SOURCE MATERIAL:

BEGIN

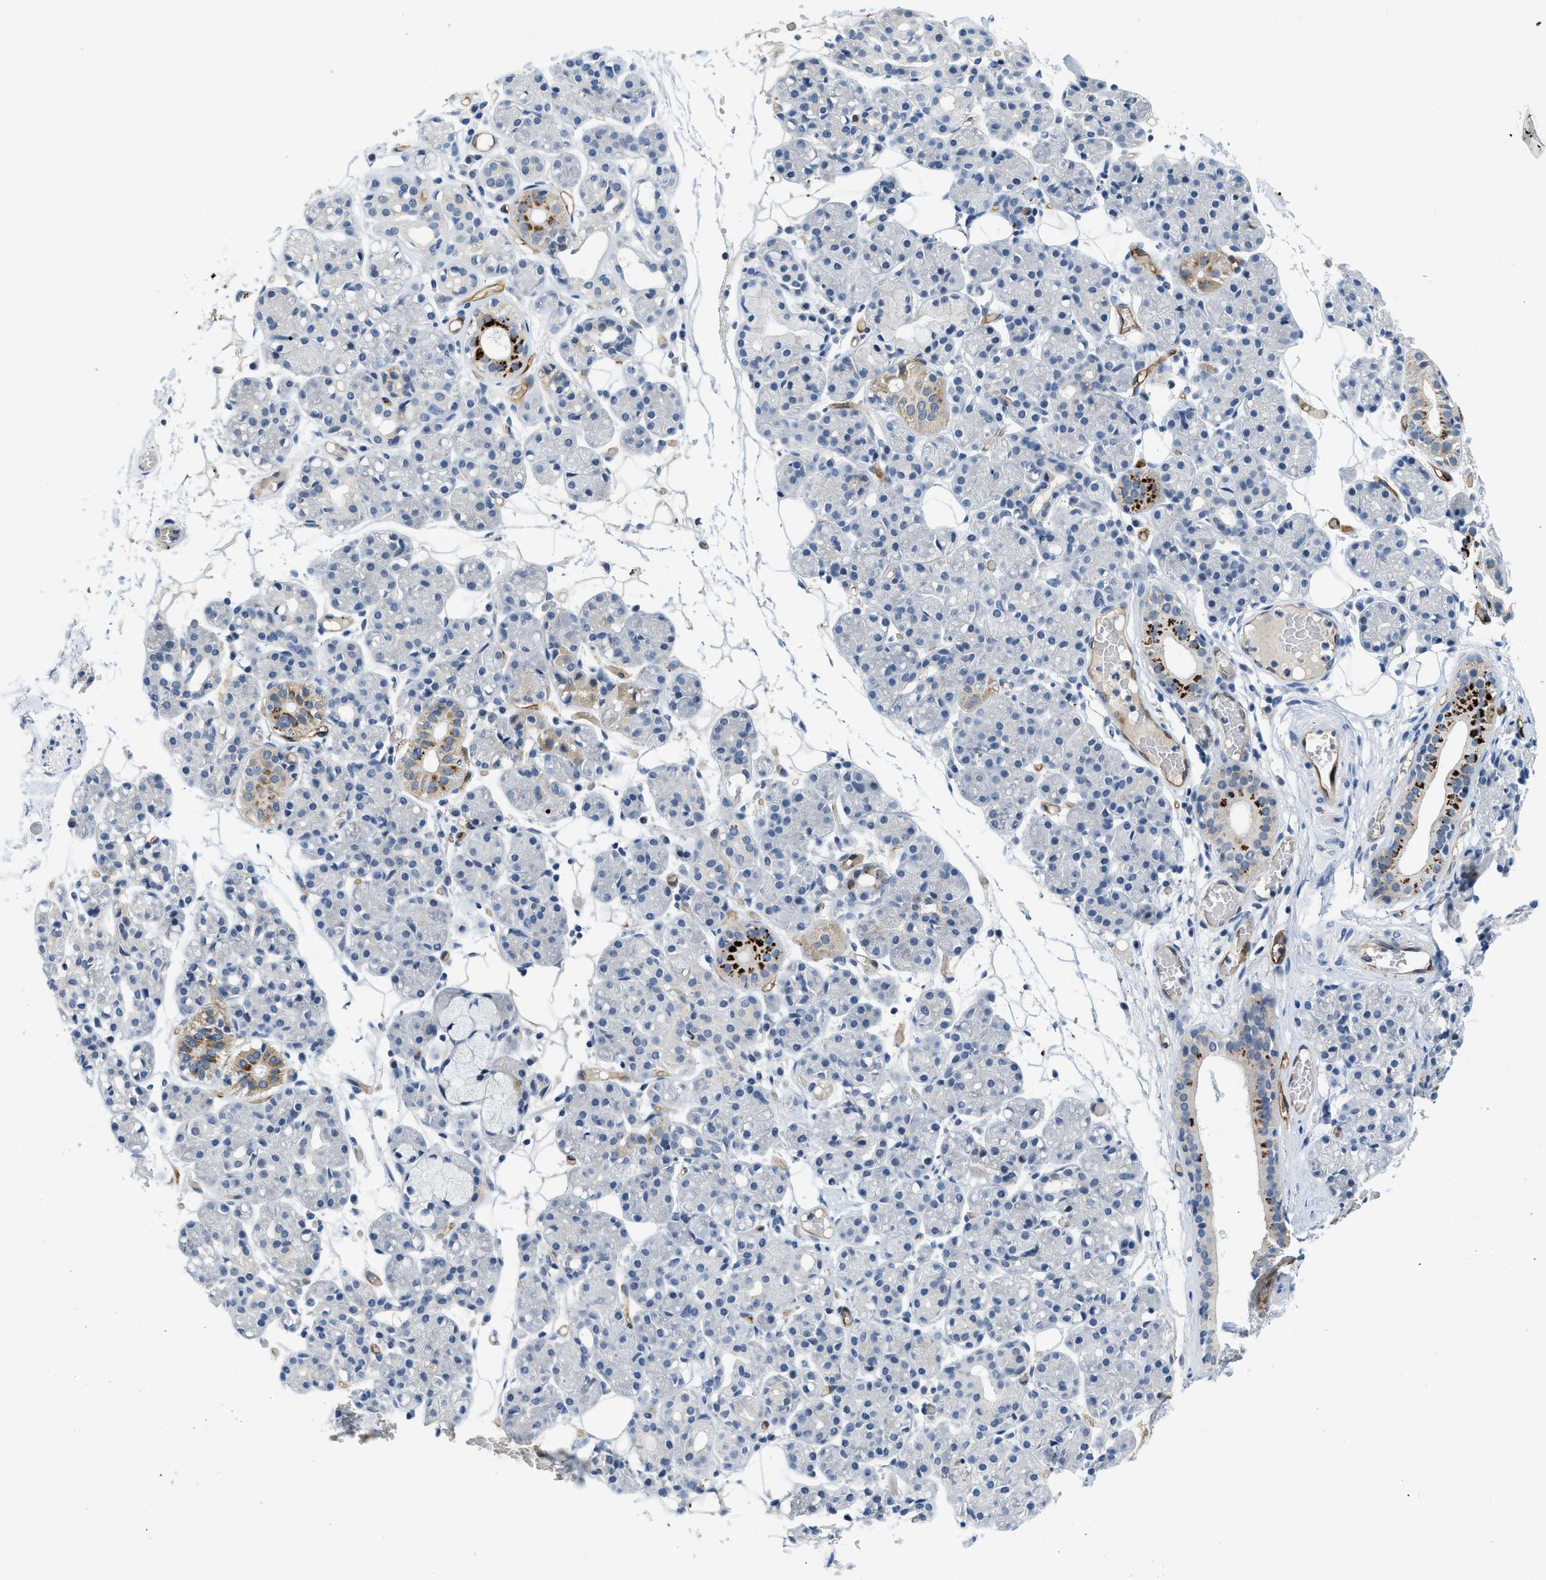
{"staining": {"intensity": "moderate", "quantity": "<25%", "location": "cytoplasmic/membranous"}, "tissue": "salivary gland", "cell_type": "Glandular cells", "image_type": "normal", "snomed": [{"axis": "morphology", "description": "Normal tissue, NOS"}, {"axis": "topography", "description": "Salivary gland"}], "caption": "An image showing moderate cytoplasmic/membranous staining in approximately <25% of glandular cells in normal salivary gland, as visualized by brown immunohistochemical staining.", "gene": "SLCO2A1", "patient": {"sex": "male", "age": 63}}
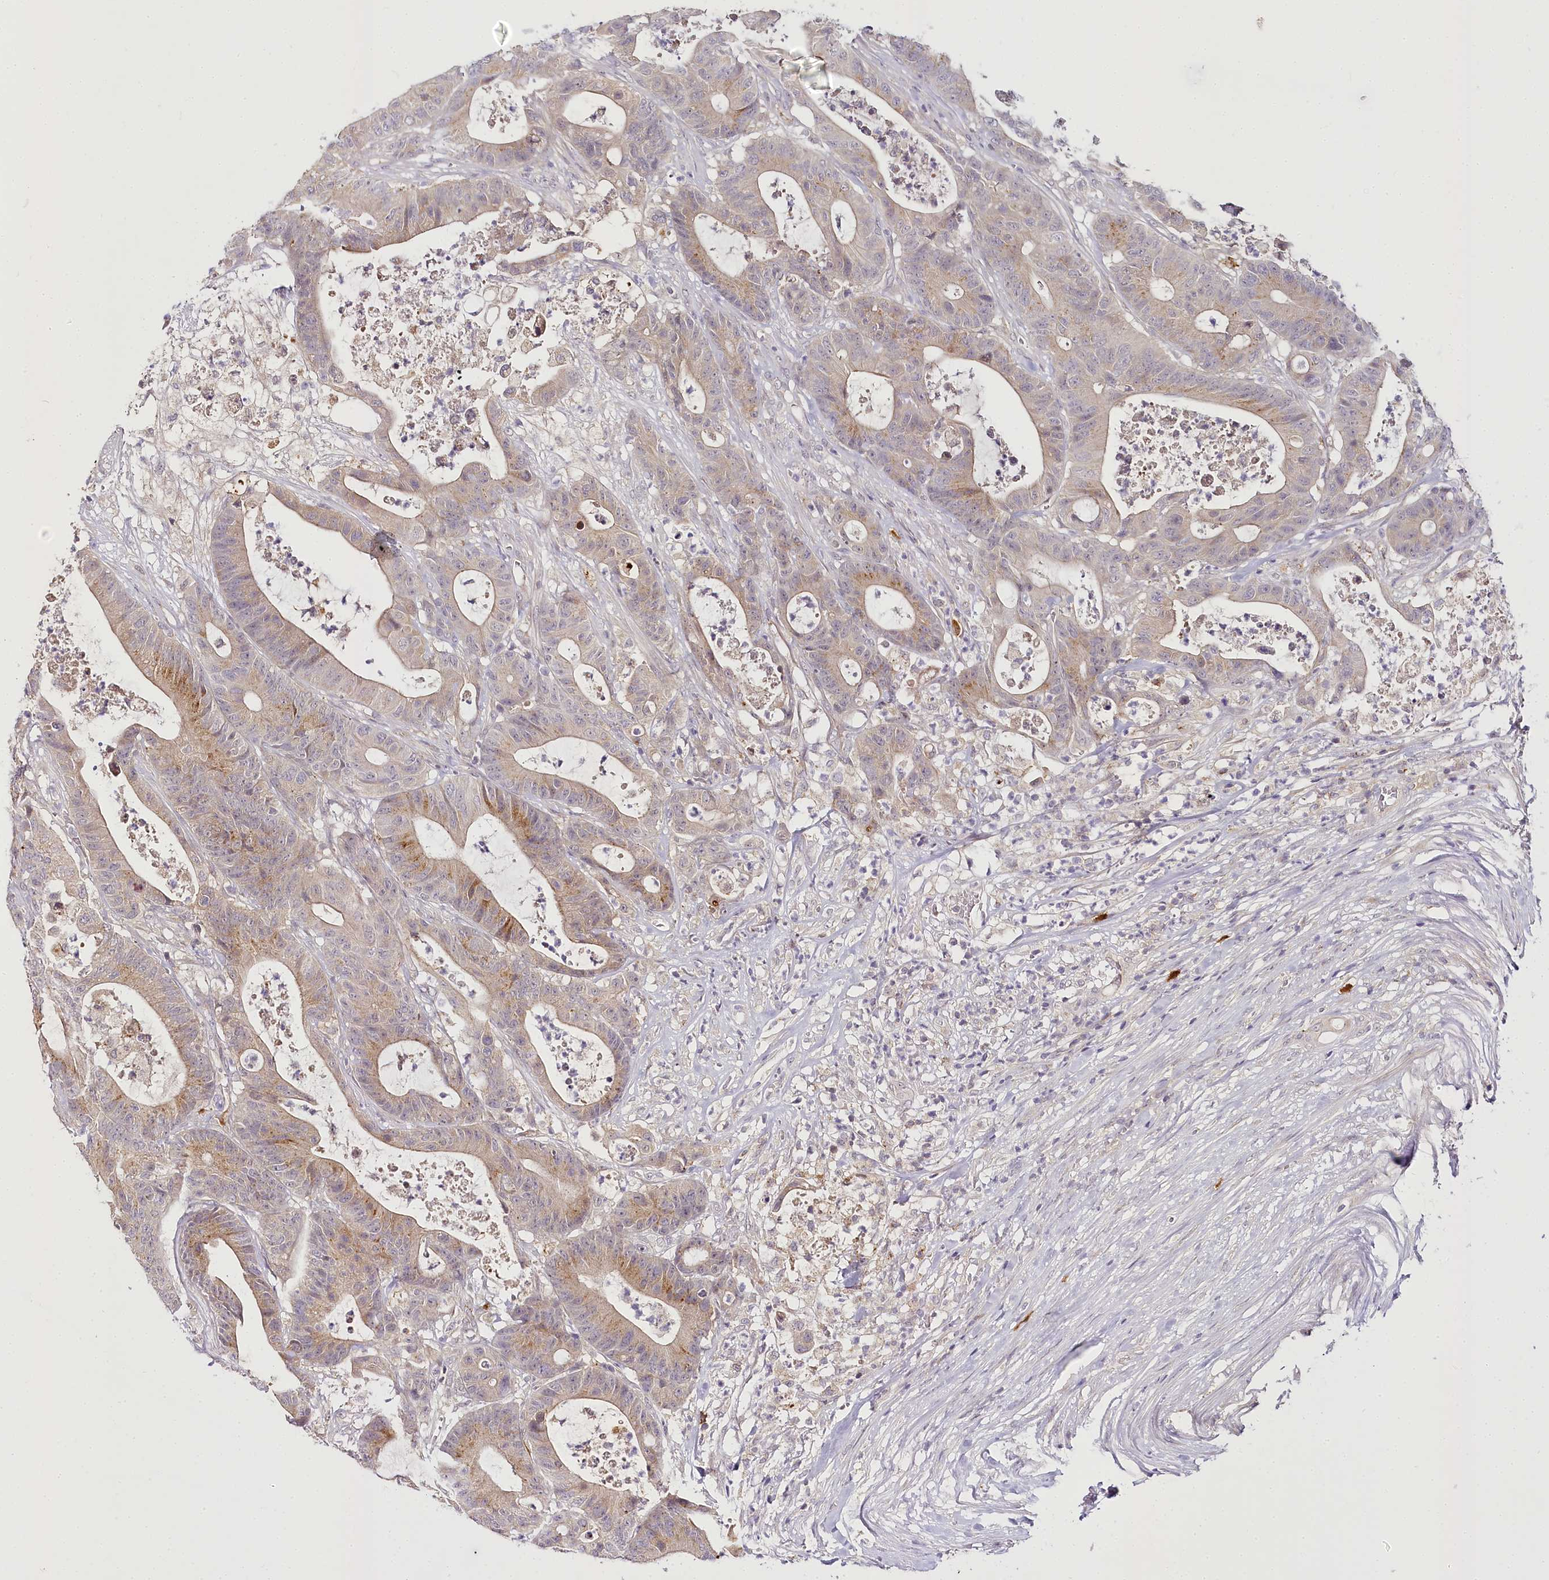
{"staining": {"intensity": "moderate", "quantity": "25%-75%", "location": "cytoplasmic/membranous"}, "tissue": "colorectal cancer", "cell_type": "Tumor cells", "image_type": "cancer", "snomed": [{"axis": "morphology", "description": "Adenocarcinoma, NOS"}, {"axis": "topography", "description": "Colon"}], "caption": "Immunohistochemistry (DAB (3,3'-diaminobenzidine)) staining of colorectal cancer displays moderate cytoplasmic/membranous protein expression in about 25%-75% of tumor cells.", "gene": "VWA5A", "patient": {"sex": "female", "age": 84}}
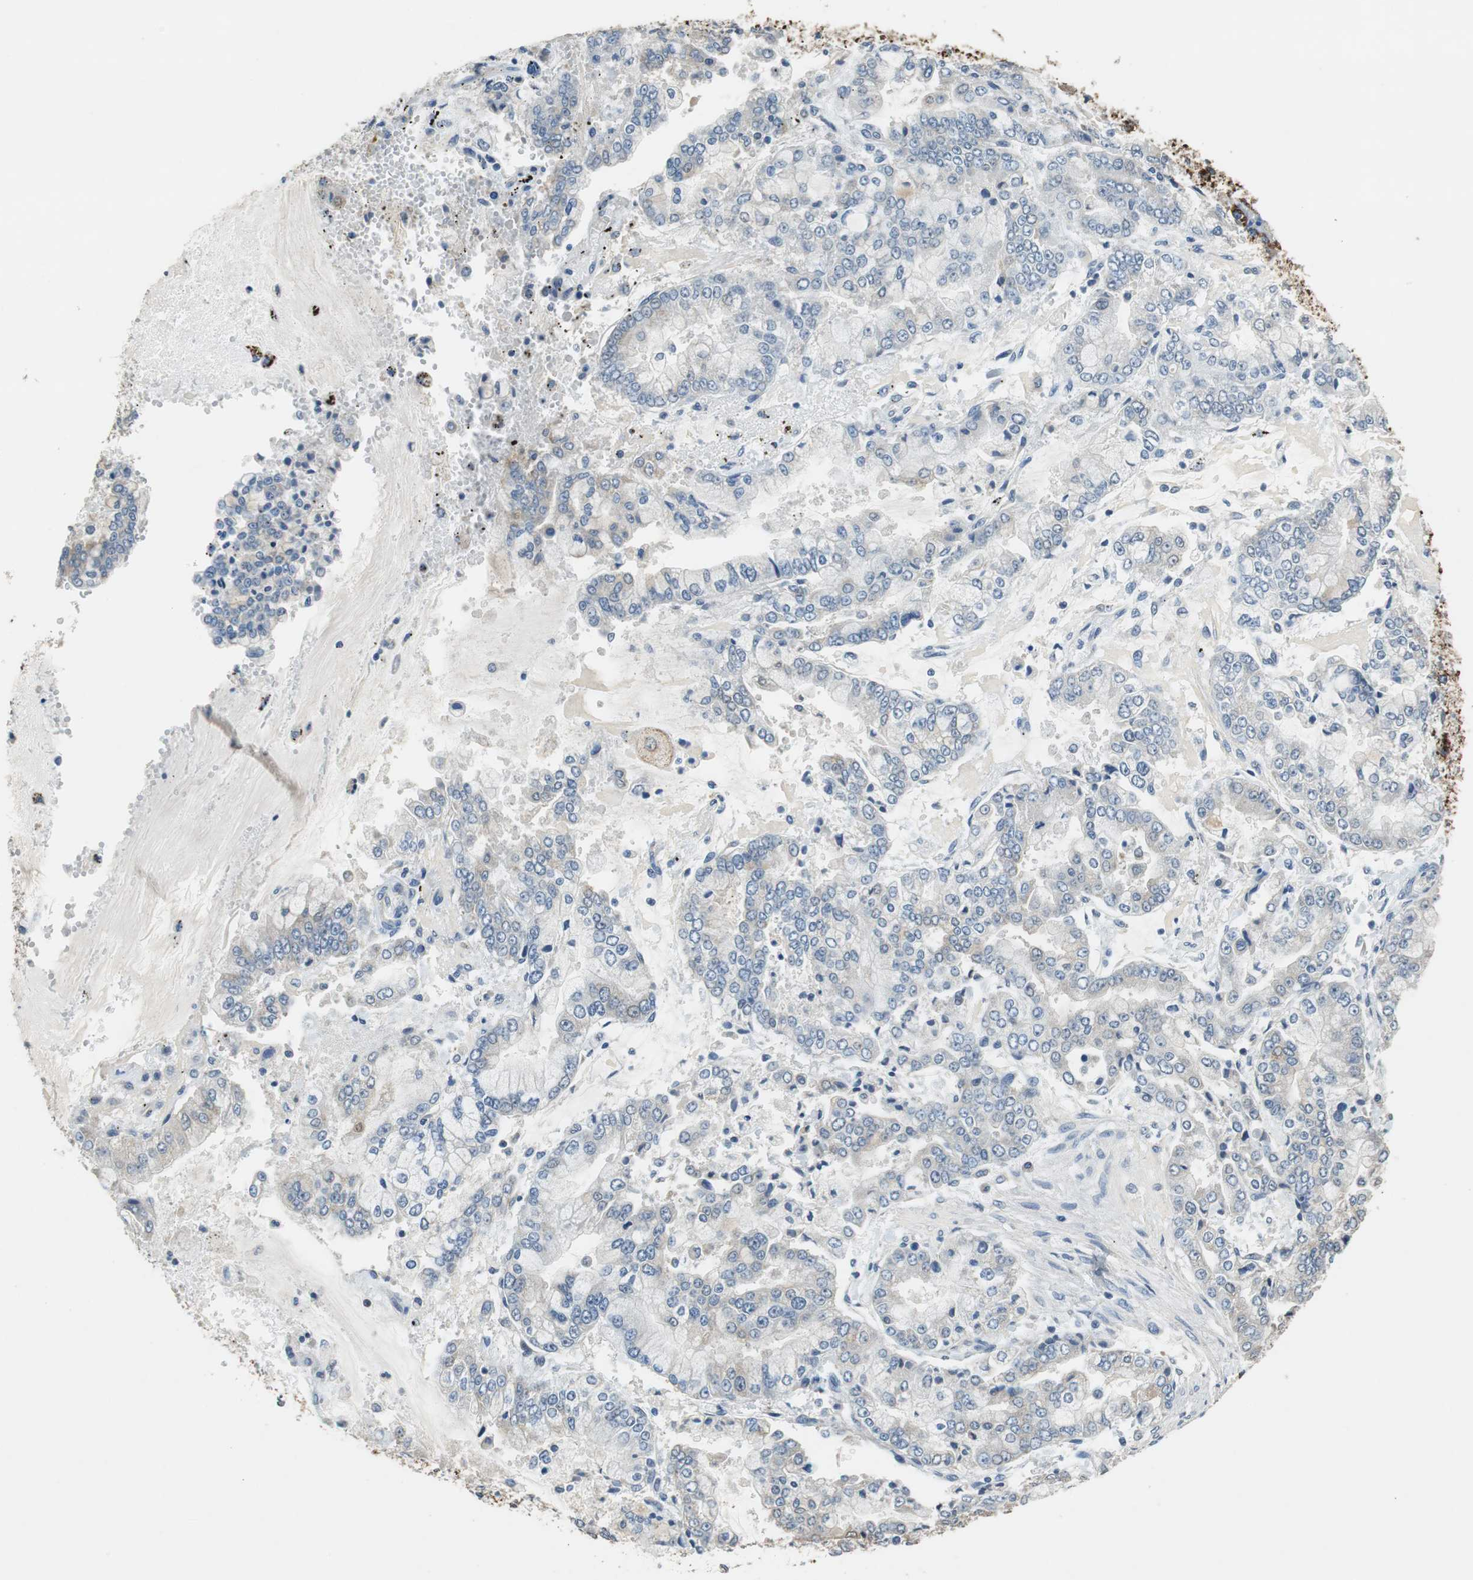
{"staining": {"intensity": "weak", "quantity": "<25%", "location": "cytoplasmic/membranous"}, "tissue": "stomach cancer", "cell_type": "Tumor cells", "image_type": "cancer", "snomed": [{"axis": "morphology", "description": "Adenocarcinoma, NOS"}, {"axis": "topography", "description": "Stomach"}], "caption": "This is a image of immunohistochemistry staining of adenocarcinoma (stomach), which shows no positivity in tumor cells. (IHC, brightfield microscopy, high magnification).", "gene": "ALDH4A1", "patient": {"sex": "male", "age": 76}}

END

WORK REQUEST:
A word-for-word copy of the data, without its pictures, is what is needed.

RESPONSE FOR THIS EXERCISE:
{"staining": {"intensity": "moderate", "quantity": "<25%", "location": "cytoplasmic/membranous"}, "tissue": "salivary gland", "cell_type": "Glandular cells", "image_type": "normal", "snomed": [{"axis": "morphology", "description": "Normal tissue, NOS"}, {"axis": "topography", "description": "Salivary gland"}], "caption": "An image showing moderate cytoplasmic/membranous staining in approximately <25% of glandular cells in normal salivary gland, as visualized by brown immunohistochemical staining.", "gene": "SLCO2A1", "patient": {"sex": "male", "age": 63}}
{"staining": {"intensity": "moderate", "quantity": "25%-75%", "location": "cytoplasmic/membranous"}, "tissue": "colorectal cancer", "cell_type": "Tumor cells", "image_type": "cancer", "snomed": [{"axis": "morphology", "description": "Adenocarcinoma, NOS"}, {"axis": "topography", "description": "Colon"}], "caption": "Immunohistochemistry (DAB (3,3'-diaminobenzidine)) staining of colorectal cancer displays moderate cytoplasmic/membranous protein expression in about 25%-75% of tumor cells.", "gene": "VWA5A", "patient": {"sex": "female", "age": 84}}
{"staining": {"intensity": "weak", "quantity": "<25%", "location": "cytoplasmic/membranous"}, "tissue": "stomach cancer", "cell_type": "Tumor cells", "image_type": "cancer", "snomed": [{"axis": "morphology", "description": "Adenocarcinoma, NOS"}, {"axis": "topography", "description": "Stomach"}], "caption": "This is a image of immunohistochemistry staining of adenocarcinoma (stomach), which shows no positivity in tumor cells. (IHC, brightfield microscopy, high magnification).", "gene": "ALDH4A1", "patient": {"sex": "male", "age": 76}}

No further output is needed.